Chi ha imparato abbastanza, non ha imparato niente.

4. Manifesto del Lavoro Ben Fatto, Articolo 3
Ciò che va quasi bene, non va bene.

5. Thomas A. Edison
Il genio è l’uno per cento ispirazione, il novantanove per cento sudore.

6. Philip Roth, Perché Scrivere
Primo Levi: Ad Auschwitz ho notato spesso un fenomeno curioso: il bisogno del lavoro ben fatto è talmente radicato da spingere a far bene anche il lavoro imposto, schiavistico. Il muratore italiano che mi ha salvato la vita, portandomi cibo di nascosto per sei mesi, detestava i tedeschi, il loro cibo, la loro lingua, la loro guerra; ma quando lo mettevano a tirar su muri, li faceva dritti e solidi, non per obbedienza ma per dignità professionale.

7. Walter Isaacson, Steve Jobs
[…] Suo padre gli aveva inculcato un concetto che gli era rimasto impresso: era importante costruire bene la parte posteriore di armadi e steccati, anche se rimaneva nascosta e nessuna la vedeva. Gli piaceva fare le cose bene. Si premurava di fare bene anche le parti che non erano visibili a nessuno.
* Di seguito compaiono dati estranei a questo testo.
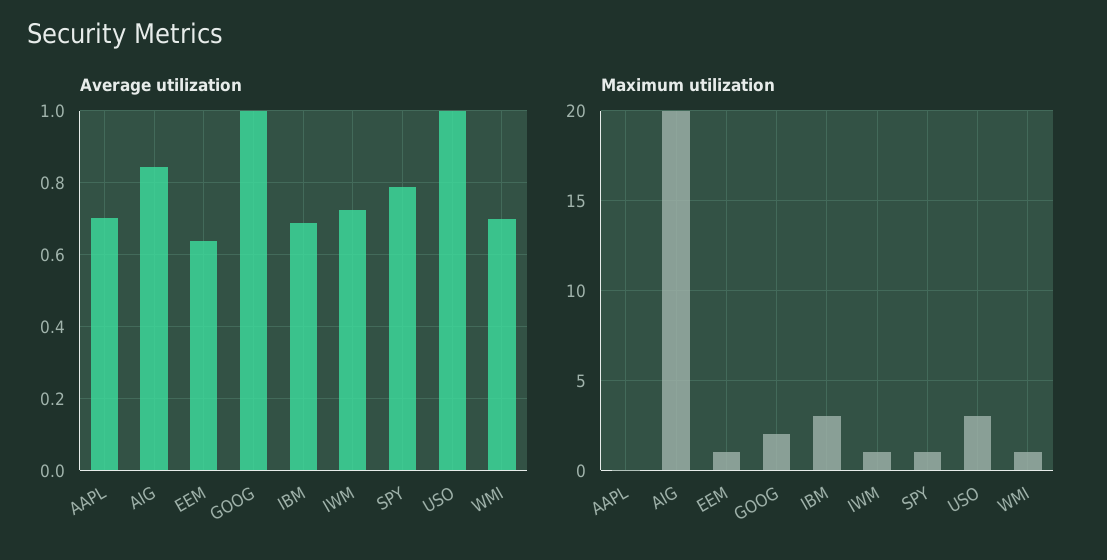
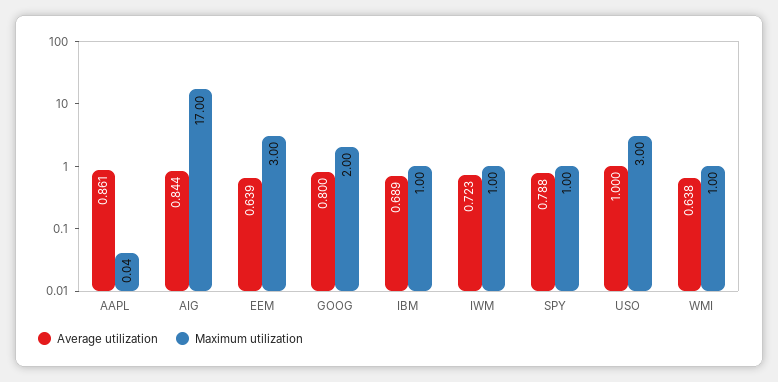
Average utilization, AAPL: 0.7 -> 0.861
Average utilization, GOOG: 1 -> 0.8
Average utilization, WMI: 0.7 -> 0.638
Maximum utilization, AIG: 20 -> 17
Maximum utilization, EEM: 1 -> 3
Maximum utilization, IBM: 3 -> 1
8. Luca e Vincenzo Moretti, Il lavoro ben fatto
Una vita senza lavoro è una vita senza significato, pure se tieni i soldi.

9. Simone Bigongiari, La citazione sospesa

Come dici amico Diario? Hai capito già? Mi fa piacere.
In buona sostanza si tratta di raccontare se stessi e il proprio lavoro a partire da queste otto citazioni, di ispirarsi a ciascuna di essa per ancorare pensieri, esperienze, momenti importanti della propria vita e della propria crescita umana e professionale.
La citazione sospesa è un’idea di Simone, funziona proprio come il caffè sospeso, nel senso che chi si racconta lascia una sua citazione alle lettrici e ai lettori, un messaggio nella bottiglia, un pezzo di racconto e di vita donato.
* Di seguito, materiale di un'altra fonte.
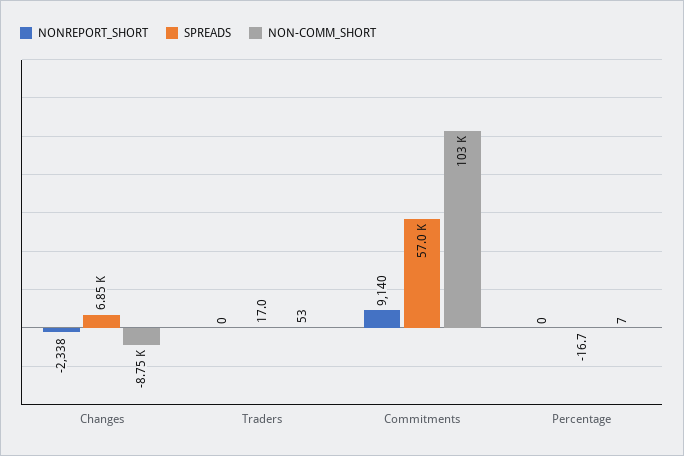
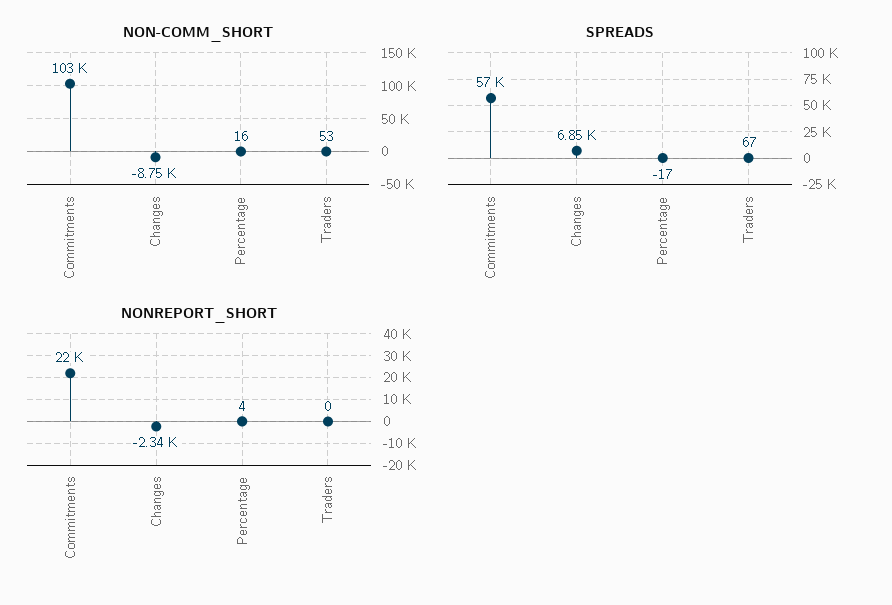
SPREADS, Traders: 17 -> 67
NONREPORT_SHORT, Commitments: 9140 -> 22000
NONREPORT_SHORT, Percentage: 0 -> 4
NON-COMM_SHORT, Percentage: 7 -> 16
Ti confesso che non lo so ancora se può diventare un format, so che mi piacerebbe molto, ma c’è tempo per pensarci. In ogni caso, penso che avere più opzioni disponibili sia di per sé un fatto positivo e che il fatto di metterle in “piazza” ci potrà aiutare a definire ulteriori possibilità. Io chiedo a un po’ di amiche e amici cosa ne pensano, tu
resta sintonizzato, conto di tornare presto.